Instruções da tarefa: No texto abaixo sobre as garantias ministeriais, quais garantias são atribuídas aos membros do Ministério Público?

Texto apresentado:

- - -

2.3.2 Garantias ministeriais

As garantias ministeriais são atributos que se destinam a assegurar o livre exercício da função do Ministério Público, enquanto instituição (autonomia funcional, autonomia administrativa e autonomia financeira) e de seus membros (vitaliciedade, inamovibilidade e irredutibilidade de vencimentos), sendo importante destacá-las para sedimentar a possibilidade desta Entidade conduzir suas próprias investigações.

O fundamento desses predicamentos da Instituição e de seus membros, à luz do magistério de Hugo Mazzilli, não é criar uma casta privilegiada de funcionários públicos, mas sim "assegurar a alguns agentes do Estado, apenas em razão das funções que exercem, garantias para que efetivamente possam cumprir seus misteres, em proveito do interesse público" [31].

2.3.2.1 Garantias dos membros do MP

As garantias institucionais dos membros do Parquet, encontrando-se plasmadas no art. 128, § 5º, inciso I, da Carta da República, colocam os integrantes do Órgão em situação análoga a dos magistrados. Funcionam como oxigênio para uma atuação independente, comprometida apenas com os postulados de um Estado de Direito Concretizador.

- - -

Registros fornecidos:
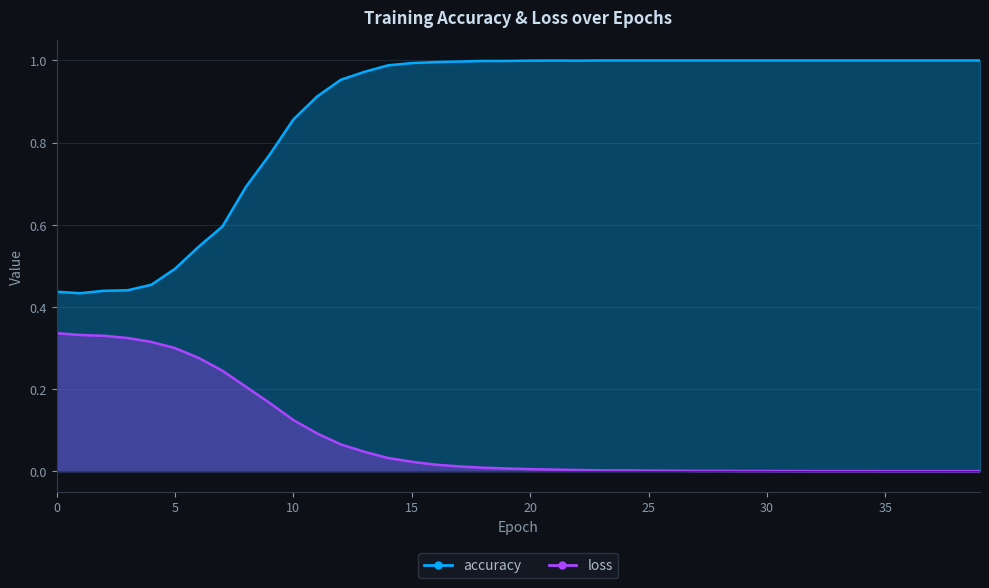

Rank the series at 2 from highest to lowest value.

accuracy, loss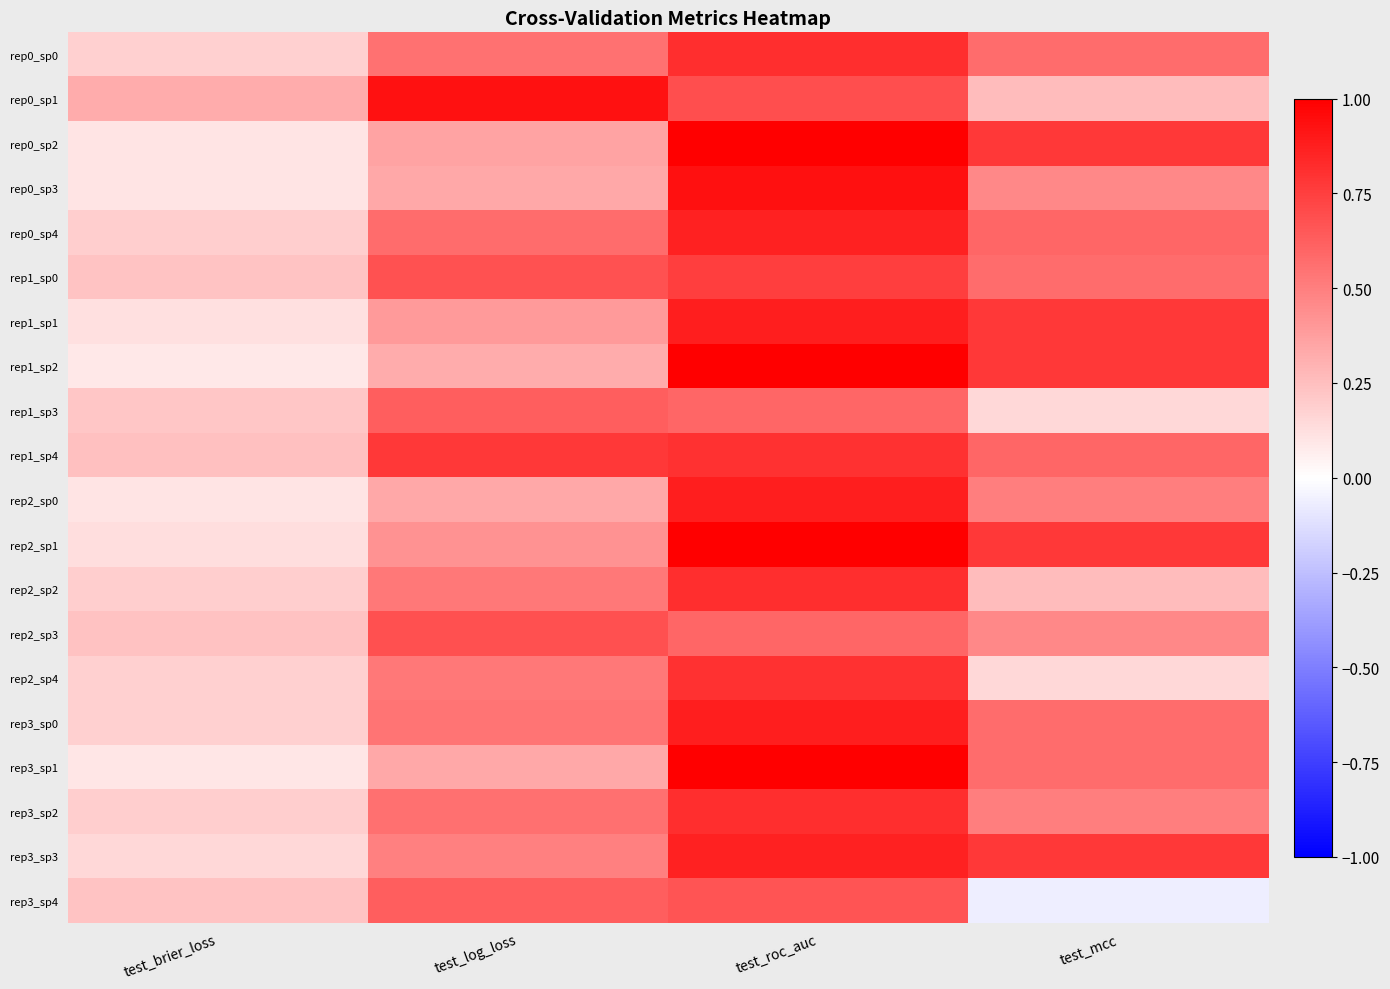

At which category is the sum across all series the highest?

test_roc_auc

- - -

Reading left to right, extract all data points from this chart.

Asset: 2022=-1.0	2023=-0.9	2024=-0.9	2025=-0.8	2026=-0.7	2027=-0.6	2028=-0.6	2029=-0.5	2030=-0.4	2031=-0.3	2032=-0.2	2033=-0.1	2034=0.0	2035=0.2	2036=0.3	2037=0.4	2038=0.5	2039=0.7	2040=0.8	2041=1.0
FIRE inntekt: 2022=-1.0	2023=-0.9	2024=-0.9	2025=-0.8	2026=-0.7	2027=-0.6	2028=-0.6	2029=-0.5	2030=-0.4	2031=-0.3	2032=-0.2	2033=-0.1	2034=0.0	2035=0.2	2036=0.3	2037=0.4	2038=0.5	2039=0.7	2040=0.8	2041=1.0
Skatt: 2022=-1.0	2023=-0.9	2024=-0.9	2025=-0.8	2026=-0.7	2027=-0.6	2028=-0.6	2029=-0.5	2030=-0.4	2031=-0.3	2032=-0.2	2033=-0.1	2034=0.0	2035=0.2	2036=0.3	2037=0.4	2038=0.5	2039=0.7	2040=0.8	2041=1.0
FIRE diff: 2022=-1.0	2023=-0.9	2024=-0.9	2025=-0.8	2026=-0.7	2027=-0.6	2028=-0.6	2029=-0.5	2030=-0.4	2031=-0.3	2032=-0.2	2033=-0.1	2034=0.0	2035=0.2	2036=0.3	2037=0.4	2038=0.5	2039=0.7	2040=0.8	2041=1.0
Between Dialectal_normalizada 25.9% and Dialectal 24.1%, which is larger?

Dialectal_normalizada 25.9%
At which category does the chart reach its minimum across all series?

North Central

- - -

Solução da tarefa: Vitaliciedade, inamovibilidade e irredutibilidade de vencimentos.